The double bottom pattern appears in the shape of the letter ‘W’, which is also an upside down ‘M’ as the double top pattern turns into a double bottom. It also has 2 peaks, but here, it projects a bearish-to-bullish price reversal where the prices are about to move up after a downtrend. For trading a double bottom, you need to look for a break above the resistance level once the pattern is fully formed. Your target would be the distance between the double bottom and the resistance level. The double top/bottom patterns are easier to read; hence, they are one of the most preferred patterns by traders.  

  • Cup and Handle Pattern

The third pattern we will learn about is not a reversal pattern but a continuation pattern. Continuation patterns are useful when the market is already trending, and you are keen to follow the trend but want to confirm if the trend is likely to continue or not. The cup and handle pattern is a commonly seen bullish continuation pattern. As the name implies, it looks like a ‘U’ shaped cup with a downward drifted handle. It tells us that the ongoing uptrend we spotted will be going on for an extended duration, making it a perfect opportunity to go long on your chosen currency pair. 

The cup and handle pattern usually appears when there is a brief pause in the uptrend, which is seen as an ideal entry point for opening a long position with a bullish view.
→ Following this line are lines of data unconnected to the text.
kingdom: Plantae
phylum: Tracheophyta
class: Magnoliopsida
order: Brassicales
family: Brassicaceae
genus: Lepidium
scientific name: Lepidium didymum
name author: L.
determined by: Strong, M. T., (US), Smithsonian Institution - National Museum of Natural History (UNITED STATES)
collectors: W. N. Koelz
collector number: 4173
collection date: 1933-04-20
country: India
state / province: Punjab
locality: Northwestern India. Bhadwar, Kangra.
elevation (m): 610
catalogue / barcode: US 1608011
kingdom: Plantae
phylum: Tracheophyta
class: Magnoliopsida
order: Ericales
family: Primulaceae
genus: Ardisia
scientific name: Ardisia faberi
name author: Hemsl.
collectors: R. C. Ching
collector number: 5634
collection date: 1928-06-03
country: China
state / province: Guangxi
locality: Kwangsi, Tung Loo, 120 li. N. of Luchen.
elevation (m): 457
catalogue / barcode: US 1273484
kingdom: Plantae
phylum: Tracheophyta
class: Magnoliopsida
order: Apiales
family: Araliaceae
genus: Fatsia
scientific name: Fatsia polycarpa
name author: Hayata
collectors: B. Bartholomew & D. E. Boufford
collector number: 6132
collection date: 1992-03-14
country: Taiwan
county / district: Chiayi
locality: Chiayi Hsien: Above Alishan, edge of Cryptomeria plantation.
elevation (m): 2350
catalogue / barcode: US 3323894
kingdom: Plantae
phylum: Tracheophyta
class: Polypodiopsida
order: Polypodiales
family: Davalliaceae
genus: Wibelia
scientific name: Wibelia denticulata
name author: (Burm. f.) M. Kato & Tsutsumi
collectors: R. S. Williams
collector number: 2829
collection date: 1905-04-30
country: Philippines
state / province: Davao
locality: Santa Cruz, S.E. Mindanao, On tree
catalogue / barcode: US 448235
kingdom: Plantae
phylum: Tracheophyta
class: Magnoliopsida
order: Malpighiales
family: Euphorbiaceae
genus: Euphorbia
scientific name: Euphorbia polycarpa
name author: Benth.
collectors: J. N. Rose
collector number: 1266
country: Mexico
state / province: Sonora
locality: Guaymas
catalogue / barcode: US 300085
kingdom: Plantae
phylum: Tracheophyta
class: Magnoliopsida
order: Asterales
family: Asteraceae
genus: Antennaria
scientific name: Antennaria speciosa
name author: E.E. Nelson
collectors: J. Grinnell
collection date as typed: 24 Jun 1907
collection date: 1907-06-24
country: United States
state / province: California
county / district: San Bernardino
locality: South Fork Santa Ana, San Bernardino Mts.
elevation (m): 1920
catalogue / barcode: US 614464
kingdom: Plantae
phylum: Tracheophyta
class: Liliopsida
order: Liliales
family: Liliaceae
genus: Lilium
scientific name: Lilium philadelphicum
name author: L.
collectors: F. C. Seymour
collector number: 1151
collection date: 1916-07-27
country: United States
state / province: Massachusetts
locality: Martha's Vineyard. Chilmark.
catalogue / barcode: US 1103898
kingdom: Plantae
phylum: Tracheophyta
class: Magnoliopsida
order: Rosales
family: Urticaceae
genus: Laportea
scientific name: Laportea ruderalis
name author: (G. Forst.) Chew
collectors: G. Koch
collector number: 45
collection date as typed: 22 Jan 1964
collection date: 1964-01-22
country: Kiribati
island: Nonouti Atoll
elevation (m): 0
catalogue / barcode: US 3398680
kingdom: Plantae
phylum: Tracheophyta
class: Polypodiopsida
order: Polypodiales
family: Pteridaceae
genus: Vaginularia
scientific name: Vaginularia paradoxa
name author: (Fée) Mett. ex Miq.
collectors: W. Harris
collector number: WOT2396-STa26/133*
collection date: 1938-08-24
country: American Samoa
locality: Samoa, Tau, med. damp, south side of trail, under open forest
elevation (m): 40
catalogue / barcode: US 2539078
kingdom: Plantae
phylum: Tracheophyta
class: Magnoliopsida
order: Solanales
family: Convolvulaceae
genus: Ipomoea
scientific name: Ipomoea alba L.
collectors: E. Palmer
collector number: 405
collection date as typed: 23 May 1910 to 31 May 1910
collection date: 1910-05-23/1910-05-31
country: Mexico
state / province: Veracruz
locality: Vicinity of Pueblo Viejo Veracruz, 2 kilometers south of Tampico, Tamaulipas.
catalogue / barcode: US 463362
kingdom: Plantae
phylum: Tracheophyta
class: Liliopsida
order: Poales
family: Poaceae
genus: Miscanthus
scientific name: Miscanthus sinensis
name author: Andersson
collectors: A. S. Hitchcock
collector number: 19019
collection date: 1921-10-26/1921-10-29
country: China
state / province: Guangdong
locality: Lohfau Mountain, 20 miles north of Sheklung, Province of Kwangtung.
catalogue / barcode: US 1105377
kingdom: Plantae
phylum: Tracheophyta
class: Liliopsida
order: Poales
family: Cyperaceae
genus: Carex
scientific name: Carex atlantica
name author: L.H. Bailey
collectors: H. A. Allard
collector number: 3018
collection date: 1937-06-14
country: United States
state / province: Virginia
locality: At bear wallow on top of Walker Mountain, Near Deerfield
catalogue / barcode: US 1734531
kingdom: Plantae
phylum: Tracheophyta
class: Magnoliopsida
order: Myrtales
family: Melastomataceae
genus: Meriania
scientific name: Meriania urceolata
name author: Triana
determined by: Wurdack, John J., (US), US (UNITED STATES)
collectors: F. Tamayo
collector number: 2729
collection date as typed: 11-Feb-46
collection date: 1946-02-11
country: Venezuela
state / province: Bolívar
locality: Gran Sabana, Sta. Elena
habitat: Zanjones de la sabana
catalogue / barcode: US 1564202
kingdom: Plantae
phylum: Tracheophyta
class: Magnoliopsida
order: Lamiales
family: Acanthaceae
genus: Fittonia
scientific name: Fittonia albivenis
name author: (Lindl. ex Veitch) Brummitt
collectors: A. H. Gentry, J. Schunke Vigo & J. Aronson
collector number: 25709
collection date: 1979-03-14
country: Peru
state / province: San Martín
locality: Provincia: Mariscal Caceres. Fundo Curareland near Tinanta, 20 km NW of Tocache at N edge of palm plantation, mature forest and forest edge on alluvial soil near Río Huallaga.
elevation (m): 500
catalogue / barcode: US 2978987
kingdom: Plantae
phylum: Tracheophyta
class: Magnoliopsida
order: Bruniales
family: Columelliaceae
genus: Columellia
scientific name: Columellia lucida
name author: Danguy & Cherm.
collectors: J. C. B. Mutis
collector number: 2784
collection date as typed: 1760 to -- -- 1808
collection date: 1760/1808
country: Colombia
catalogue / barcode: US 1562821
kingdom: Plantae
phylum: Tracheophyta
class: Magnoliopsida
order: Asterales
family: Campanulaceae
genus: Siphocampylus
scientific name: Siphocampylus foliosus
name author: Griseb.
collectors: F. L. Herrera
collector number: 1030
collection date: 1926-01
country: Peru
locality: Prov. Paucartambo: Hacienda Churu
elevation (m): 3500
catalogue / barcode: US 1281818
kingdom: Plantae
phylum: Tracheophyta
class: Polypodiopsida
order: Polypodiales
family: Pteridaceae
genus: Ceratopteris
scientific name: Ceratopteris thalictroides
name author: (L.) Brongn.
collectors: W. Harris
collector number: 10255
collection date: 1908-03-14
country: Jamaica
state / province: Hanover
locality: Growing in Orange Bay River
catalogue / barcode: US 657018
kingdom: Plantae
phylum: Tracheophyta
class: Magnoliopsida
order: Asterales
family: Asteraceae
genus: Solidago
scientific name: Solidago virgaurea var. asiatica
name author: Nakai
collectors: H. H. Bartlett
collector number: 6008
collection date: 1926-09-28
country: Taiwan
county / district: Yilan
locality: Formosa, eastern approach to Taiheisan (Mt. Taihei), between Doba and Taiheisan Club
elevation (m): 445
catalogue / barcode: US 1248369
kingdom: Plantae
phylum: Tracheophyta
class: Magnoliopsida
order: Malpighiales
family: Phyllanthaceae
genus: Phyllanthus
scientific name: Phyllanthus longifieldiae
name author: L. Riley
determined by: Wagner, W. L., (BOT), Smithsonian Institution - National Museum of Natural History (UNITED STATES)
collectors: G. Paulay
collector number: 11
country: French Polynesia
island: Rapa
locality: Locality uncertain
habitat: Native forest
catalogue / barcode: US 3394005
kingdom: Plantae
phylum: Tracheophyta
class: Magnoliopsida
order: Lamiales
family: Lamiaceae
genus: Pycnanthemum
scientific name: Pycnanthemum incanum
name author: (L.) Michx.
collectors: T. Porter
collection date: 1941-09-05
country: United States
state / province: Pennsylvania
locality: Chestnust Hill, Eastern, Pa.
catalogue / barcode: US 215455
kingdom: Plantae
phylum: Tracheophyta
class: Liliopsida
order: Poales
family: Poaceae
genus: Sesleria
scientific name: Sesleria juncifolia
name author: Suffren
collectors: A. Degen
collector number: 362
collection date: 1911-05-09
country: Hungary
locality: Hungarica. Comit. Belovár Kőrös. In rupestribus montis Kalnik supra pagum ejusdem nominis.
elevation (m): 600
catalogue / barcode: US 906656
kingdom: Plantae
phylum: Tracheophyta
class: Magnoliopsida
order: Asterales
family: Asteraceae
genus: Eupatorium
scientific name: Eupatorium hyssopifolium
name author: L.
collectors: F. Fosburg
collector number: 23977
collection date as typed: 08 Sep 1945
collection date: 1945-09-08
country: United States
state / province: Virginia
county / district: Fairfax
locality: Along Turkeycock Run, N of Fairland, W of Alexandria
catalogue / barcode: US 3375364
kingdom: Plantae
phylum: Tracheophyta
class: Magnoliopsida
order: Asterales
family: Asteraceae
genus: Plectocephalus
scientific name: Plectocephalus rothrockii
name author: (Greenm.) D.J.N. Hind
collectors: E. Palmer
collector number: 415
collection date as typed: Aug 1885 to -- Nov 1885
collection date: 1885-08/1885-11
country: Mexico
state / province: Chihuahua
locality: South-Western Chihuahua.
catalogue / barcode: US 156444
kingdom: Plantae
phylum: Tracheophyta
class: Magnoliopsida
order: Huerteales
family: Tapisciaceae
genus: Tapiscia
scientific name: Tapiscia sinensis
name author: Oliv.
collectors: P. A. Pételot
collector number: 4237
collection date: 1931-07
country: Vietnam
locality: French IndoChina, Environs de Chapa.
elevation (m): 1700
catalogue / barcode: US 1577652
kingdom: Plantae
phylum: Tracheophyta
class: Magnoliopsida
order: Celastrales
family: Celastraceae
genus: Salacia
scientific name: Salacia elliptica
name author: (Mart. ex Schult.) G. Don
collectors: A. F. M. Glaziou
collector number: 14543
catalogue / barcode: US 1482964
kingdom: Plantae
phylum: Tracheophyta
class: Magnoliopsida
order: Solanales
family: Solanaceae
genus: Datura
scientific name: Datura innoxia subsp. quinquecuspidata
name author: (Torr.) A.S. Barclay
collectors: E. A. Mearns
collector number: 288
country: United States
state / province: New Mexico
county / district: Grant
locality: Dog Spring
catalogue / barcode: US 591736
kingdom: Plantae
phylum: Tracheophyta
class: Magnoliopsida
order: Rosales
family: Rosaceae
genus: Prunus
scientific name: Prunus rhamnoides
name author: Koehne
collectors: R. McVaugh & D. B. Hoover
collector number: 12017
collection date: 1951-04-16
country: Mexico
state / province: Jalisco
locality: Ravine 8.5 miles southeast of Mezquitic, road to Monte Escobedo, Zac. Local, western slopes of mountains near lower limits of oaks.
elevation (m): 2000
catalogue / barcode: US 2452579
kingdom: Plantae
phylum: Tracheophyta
Hence, if you see a cup and handle being formed on your chart, you can mostly conclude that the uptrend is still solid, and you can enter a trade by confirming a breakout above the resistance level formed by the handle of the cup. 

You can calculate the target by adding the depth of the cup to the breakout level. The entry point in a cup and handle pattern is the upper part of the handle, with the lower part acting as a stop loss. The target is usually as big as the base of the cup but in the opposite direction. If you are a scalper, then you can quickly capture the fast movement and calculate the pips earned in your own currency with the help of a pip calculator to know exactly how much you have made in that trade. 

  • Triangle Pattern

The 4rth and last pattern on our list is a triangle pattern, which also tells us about the continuation of a trend. The triangle pattern can be formed during an uptrend or downtrend, and it can signal both bullish and bearish continuation based on the recent trend that was moving the market earlier to the formation of the triangle. The triangle pattern is typically seen during consolidation when the price keeps moving within the converging range. You can also see 3 types of triangle patterns based on the type of trend that happened before its formation. 

The first one is an ascending triangle pattern, which tells us about the continuation of an uptrend, making it a bullish continuation pattern. It is also referred to as a rising triangle as it allows us to draw a rising trend line along the swing lows while drawing a horizontal line along the swing highs, and the 2 meet at a point, giving it a triangle-like shape without a 3rd line. For trading the ascending triangle, you need to wait for a breakout above the upper trendline.

The 2nd one is a descending triangle pattern, which tells the opposite case scenario where the market is bearish, and the pattern suggests that the downtrend will continue. This pattern can be identified if you see a descending trend line on the top, connected to a horizontal line at the bottom, formed by comparable lows. When you see a descending triangle pattern, you need to look for a breakout below the lower trendline to spot trading opportunities.

One thing you should remember about triangle patterns is that they can also be reversal patterns if you see a breakout happening in the opposite direction. The symmetrical triangle pattern is a consolidation pattern in typical situations, which tells us about the possibility of more sideway movements. 

Summing Up

Finally, the top 4 patterns mentioned above can tell us a lot about the market situation, allowing us to confirm bullish and bearish reversals and continuation. The ability to properly read and interpret various chart patterns allows you to analyse the market situation in the best possible way, making it easier for you to identify ideal trade setups.